It was in this atmosphere of smoldering resentment that Ngo Dinh Diem grew to manhood. His father, Ngo Dinh Kha, was a cultured, educated mandarin whose family had been converted to Catholicism by missionaries in the 17th century. He was called to serve as administrative adviser to Emperor Thanh Thai in central Viet Nam's imperial capital of Hué, but quit in a huff when the French, interfering constantly in the affairs of the court, decided to depose the Emperor. Penniless ("We did not even have enough to pay for school," recalls Diem), Kha resigned himself to life as a farmer, borrowed enough money to rent some rice fields from neighbors, who were awed at the thought of an aristocrat and his family working beside them in the paddy fields.
Leaflets in the Haystacks. At first, young Diem seriously considered the priesthood. But the example of his scholar father soon led him to the local French school of law and administration in Hué (where he graduated first in a class of 20), then into government service as a district administrator.
......
▸ Task statement
Reproduce the passage on Ngo Dinh Diem's early life, starting at "Leaflets in the" and ending at "a district administrator.". The data that comes next is separate material and has no connection to the passage on Ngo Dinh Diem's early life.

▸ Given information
......
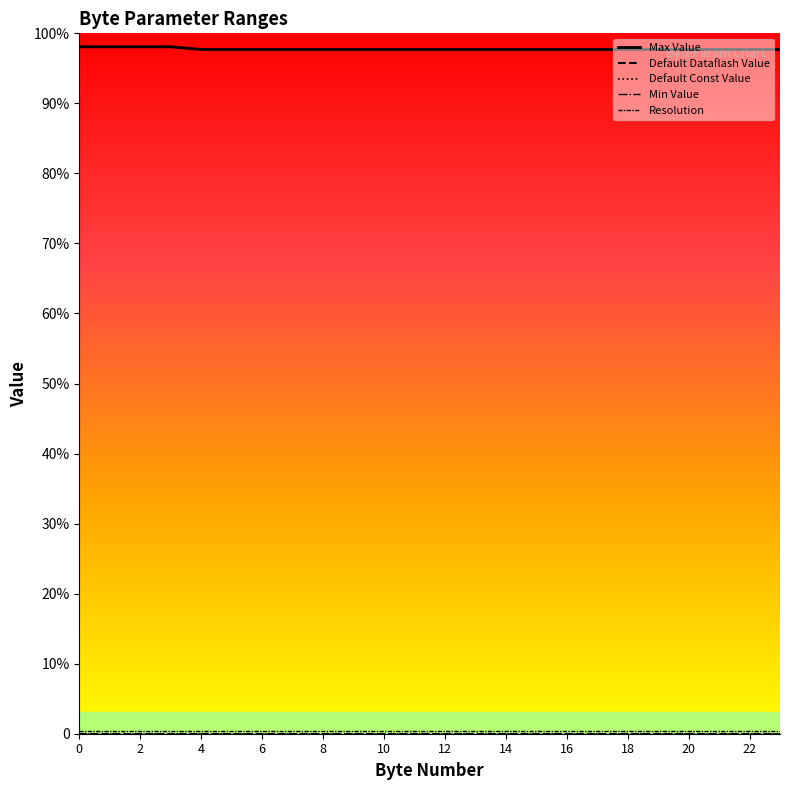

Is it true that Default Const Value equals 0 at 20?

True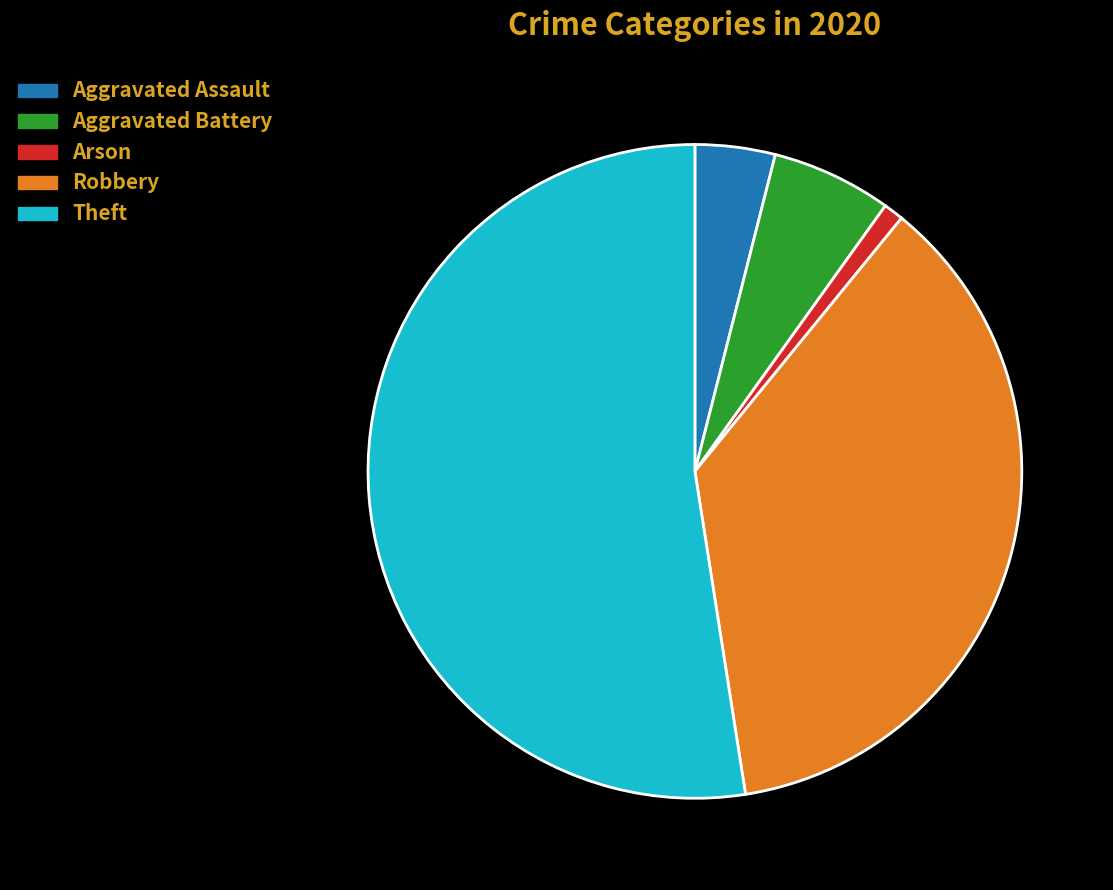

Which category has the biggest portion of the pie?

Theft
......
▸ Answer to this task
Leaflets in the Haystacks. At first, young Diem seriously considered the priesthood. But the example of his scholar father soon led him to the local French school of law and administration in Hué (where he graduated first in a class of 20), then into government service as a district administrator.